Cain had flashes of brilliance as a freshman last season, finishing second on the team in rushing with 443 yards (5.3-yard average) and scoring eight touchdowns. He fashioned back-to-back 100-yard games against Purdue and at Iowa, where he carried 15 times for 67 yards in the fourth quarter to help the Lions secure a 17-12 win.

An ankle injury, however, sidelined him for three late-season games and limited him to one carry at Ohio State.
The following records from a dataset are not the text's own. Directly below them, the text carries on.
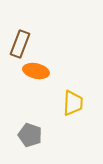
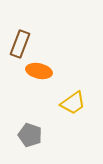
orange ellipse: moved 3 px right
yellow trapezoid: rotated 52 degrees clockwise
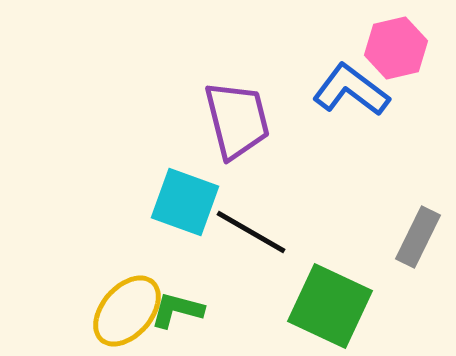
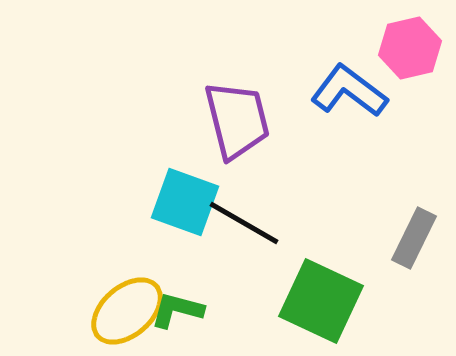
pink hexagon: moved 14 px right
blue L-shape: moved 2 px left, 1 px down
black line: moved 7 px left, 9 px up
gray rectangle: moved 4 px left, 1 px down
green square: moved 9 px left, 5 px up
yellow ellipse: rotated 8 degrees clockwise
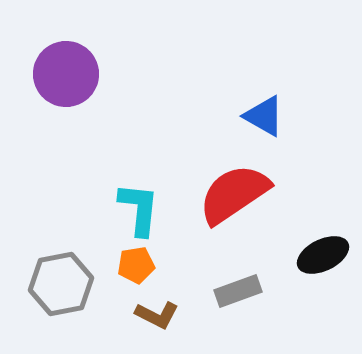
He returned for the Cotton Bowl and gave Penn State fans a glimpse of what he can do when healthy, carrying 15 times for 92 yards and two scores in the win over Memphis.

“Everybody gets nicked up, but having a long-term injury like that was an adjustment for me,” he said. “I just really learned patience, not rushing my body back, because you know your body the best, and when your body says you can’t go, you can’t go. … Just waiting my time to get back slowly so I won’t affect myself long-term.”

Cain said he began feeling 100 percent in February during winter workouts and was adding muscle that boosted his weight to 223 pounds, 15 more than in his freshman season.

“I guess my body was maturing faster than I expected,” he said. “As time went on, my body started getting adjusted to it. It has been for the better, so I'm excited about where I'm at right now and I just can't wait to go to the field with it.”

Cain again will be part of a talented Penn State running backs room that includes redshirt junior Journey Brown (890 yards last season), sophomore Devyn Ford (5.7-yard average), and four-star freshmen Caziah Holmes and Keyvone Lee.

In the meantime, Cain said he and his teammates will be waiting to get “the confirmation that we will have a season and camp and everything,” and do their best to stay safe.

“It’s definitely in the back of my mind all the time, honestly, just because I saw how easily my family had gotten it from just being in the same room as a person who had it,” he said. “All it takes is one. So it’s definitely a concern in the back of my mind all the time.

“I‘m pretty sure our team doctors are going to do a great job – if we have a season – of just making sure everybody is as safe as possible.”